If you’ve been paying close attention — again, that’s the point of this column — you know the Boy Scouts have been engaged in an ongoing battle with homosexual activists for many years, and this week’s news was just the latest to emerge from that ongoing fight.

My question is if you even knew the venerable Boy Scouts are pitched in a costly battle over their refusal to admit homosexuals and atheists into this organization.

Did you know that numerous corporations, charities, city governments and even Steven Spielberg, an Eagle Scout, have dropped their support for the organization in recent years?

Did you know the Supreme Court ruled in 2000 that the Scouts have the legal right to choose their members based on “freedom of association” promised under the Constitution?

Did you know the Scouts narrowly won that court case 5-4?

Google is a wonderful invention. A 30-second Internet search informed me that the Boy Scouts of America have been under pressure since 1981, when a former scout who is homosexual sued for the right to be an assistant scoutmaster. The fight has been going on ever since over “tolerance” and “acceptance.”

I’m not expecting us to be experts on the topic. Nobody except a lawyer for the Boy Scouts, or the army of lawyers at the ACLU, can be expected to know all of this trivia of course. But the question circles around again: what information are you absorbing? And why?

It’s quite unfortunate that Steven Tyler and J-Lo are stepping down from “Idol,” and I have hope beyond hope that maybe — just maybe — the show can snag Mariah Carey, who is said to be in “serious talks” with the show about a future seat.  Can they afford her? Will she get along with Randy?

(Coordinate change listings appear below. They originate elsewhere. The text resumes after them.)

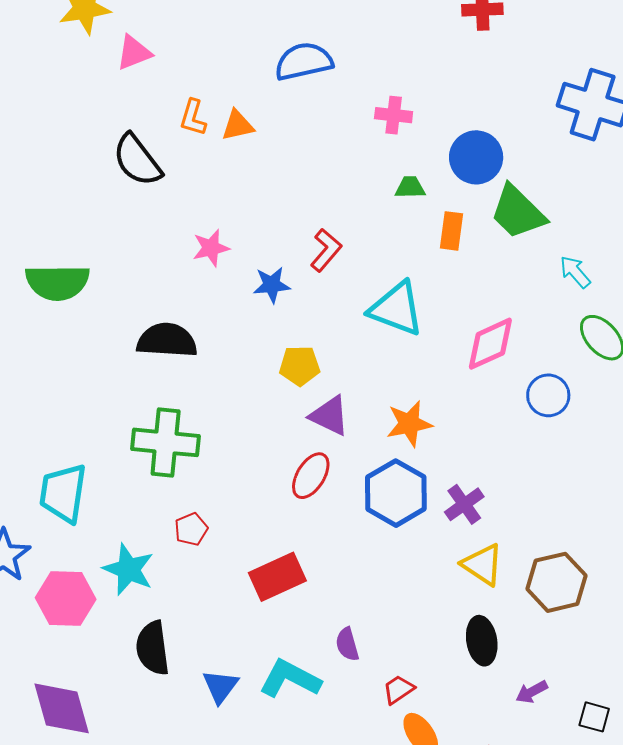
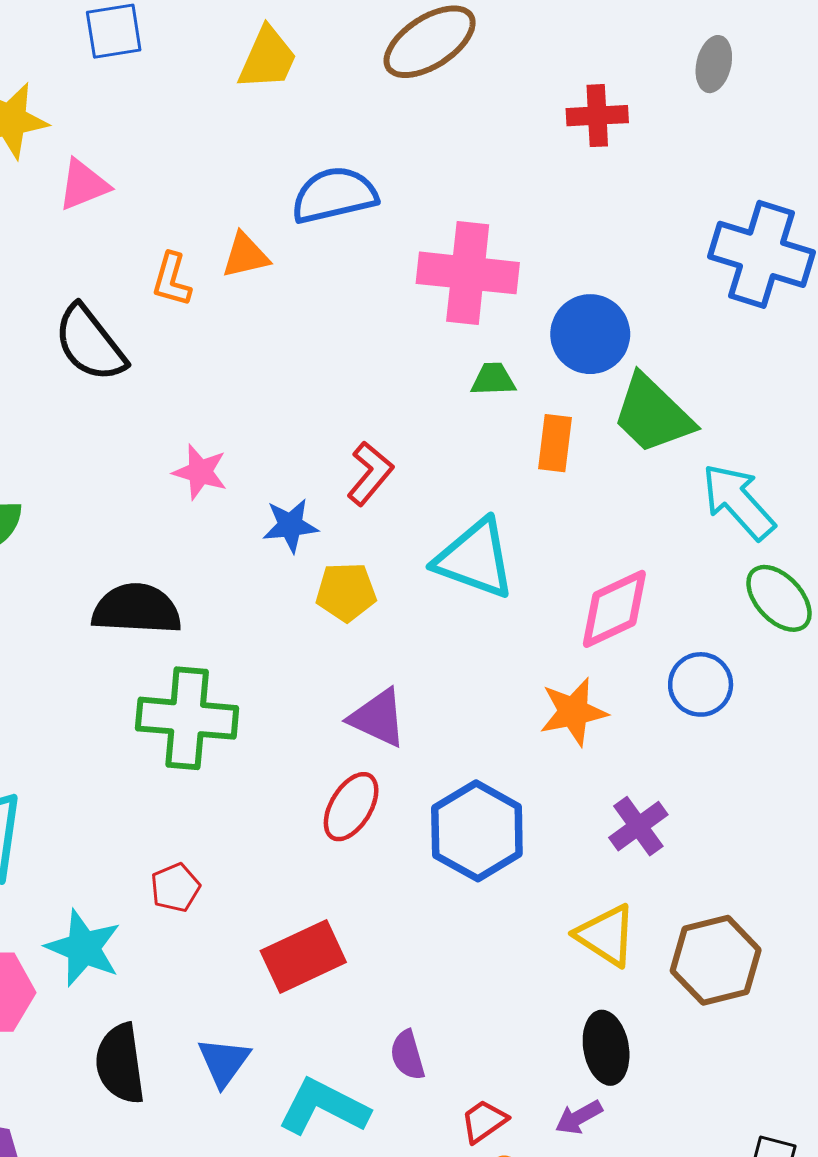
pink cross: (394, 115) -> (468, 273), size x1.8
orange triangle: (238, 125) -> (245, 255), moved
pink star: (211, 248) -> (200, 472), turned 30
cyan arrow: (575, 272) -> (738, 502), size x1.6
yellow pentagon: (300, 366) -> (346, 592), moved
orange star: (409, 424) -> (573, 712), moved
green cross: (166, 442) -> (187, 718), moved
purple cross: (464, 504) -> (638, 826), moved
blue triangle: (220, 686) -> (224, 1062), moved
purple arrow: (532, 692) -> (579, 1117), moved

Allow me a minute, I’ve got to go throw up….

Okay, I’m back.

This community newspaper brings you local news and local events, and I hope beyond hope that you’re paying attention to the LS Energy bankruptcy, the gang shootings that have rocked our county, and the behind-the-scene rumblings at South Panola. All of that affects you.

What happens to the Boy Scouts this year and in five years affects you, too, but it’s rare that you read about that on our front page or on the opinion page, because we’re chasing local stories for you.

What I’m asking — no, pleading — is for our readers to take time to learn about life-changing issues that impact your family and your faith, both here at home and in Jackson and in Washington.

Go find a source for national news, spend a lot of time thinking about the issues you learn about, then choose a point of view that you can defend.

If you think the Boy Scouts are close-minded bigots who should open up their organization to people who don’t share their beliefs, then ponder the case of the photography studio in New Mexico that refused to photograph a lesbian wedding. The owners of the studio made their stand on religious beliefs and so far they’ve lost several court battles to choose what events they put on the calendar.

If a homosexual couple picking out a wedding cake in Batesville gets turned away by a cake-baking preachers’s wife, where would you stand? And why?

My Internet search this week led me to the dissenting opinion in that 5-4 Supreme Court case. Justice John Paul Stevens wrote it was “clear as the light of day” that the Scouts’ pledge to be “morally straight” has nothing to do with discriminating against homosexuals.

It scares the dickens out of me that a Supreme Court justice decided the Boy Scout case according to his personal feelings of what “morally straight” means to him, when the majority of justices decided Boy Scouts of America vs. Dale based on that old tattered document, the Constitution.

What scares me even more, though, is if my neighbors wonder if John Paul Stevens is the newest judge on “Idol.”